However, just two words, “grave” and “foolish,” overpower the entire message. No one cares about the music and the boys’ synced marching. When the lives of innocent boys are on the lines, everyone becomes aware. The final stanza of the poem reintroduces the concept of love once more. In the first stanza of the poem, the love being discussed was that shared between a mother and her son. In the third stanza of the poem, Tynan reminds the reader that love cannot save the boys. In the final stanza, however, Tynan mentions a romantic love between the boys and the girls. Tynan explains,
High heart! High courage! The poor girls they kissed Run with them – they shall kiss no more, alas!Out of the mist they stepped-into the mist Singing they pass. (13-16)

# # #

▶ **TASK DESCRIPTION**:
Resume the essay on Tynan's poem after the quoted lines 13-16, picking up the analysis of the final stanza.

▶ **MATERIAL PROVIDED**:

# # #

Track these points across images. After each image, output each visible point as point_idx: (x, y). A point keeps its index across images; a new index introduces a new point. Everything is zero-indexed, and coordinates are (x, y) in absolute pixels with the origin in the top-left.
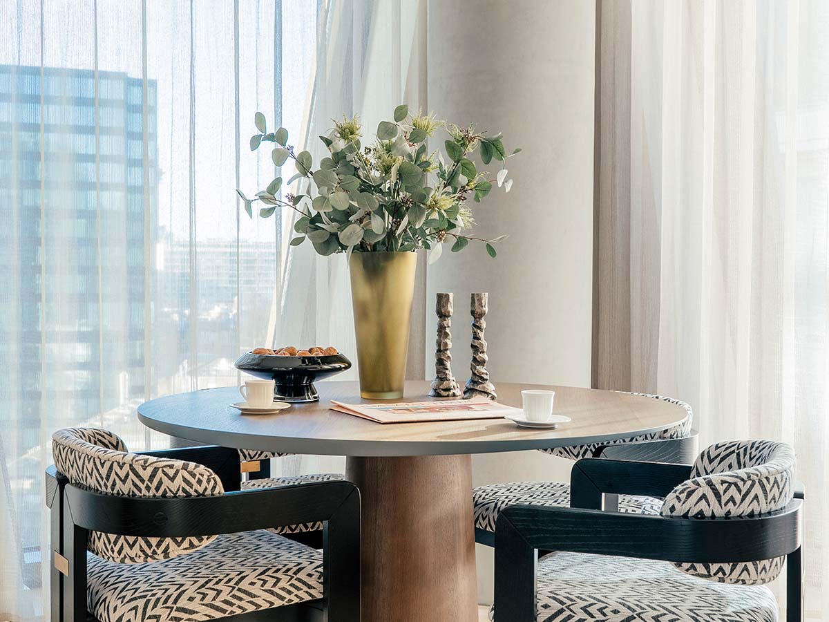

# # #

▶ **TASK OUTPUT**:
The first two lines of the stanza seem to offer words of affirmation. The boys do in fact have high hearts and high courage as they sacrifice their lives to WWI. However, just like in the third stanza, what Tynan saysafter the apparent positivity is more important and negates the importance of the good. Instead of elaborating on their courage, Tynan explains how the girls that run alongside the boys are unfortunate as well. They are not aware that they will no longer get to kiss their significant other again. It is unlikely that their boys will even return. Yet, because the girls are happily sending them off, just like the girls in the propaganda posters who insisted that the men leave the household, they fail to understand the realistic consequences of war.
CONCLUSION
In conclusion, WWI was a unique era in global history. The magnitude of death was unpredicted and the opinions concerning the war across nations were varied. Men were encouraged to fight on behalf of the helpless woman, who could not protect themselves against the savage enemy. Men were also encouraged to join the war because maybe for the first time in the history of wars, their masculinity was being questioned. Given all the ploys to build a nation’s army, the woman might have been one of the most successful and popular technique to lure men to participate in the deadliness of WWI. If any poems were circulated widely, the poems were usually about a woman’s love, separation, and anxiety for a departed man.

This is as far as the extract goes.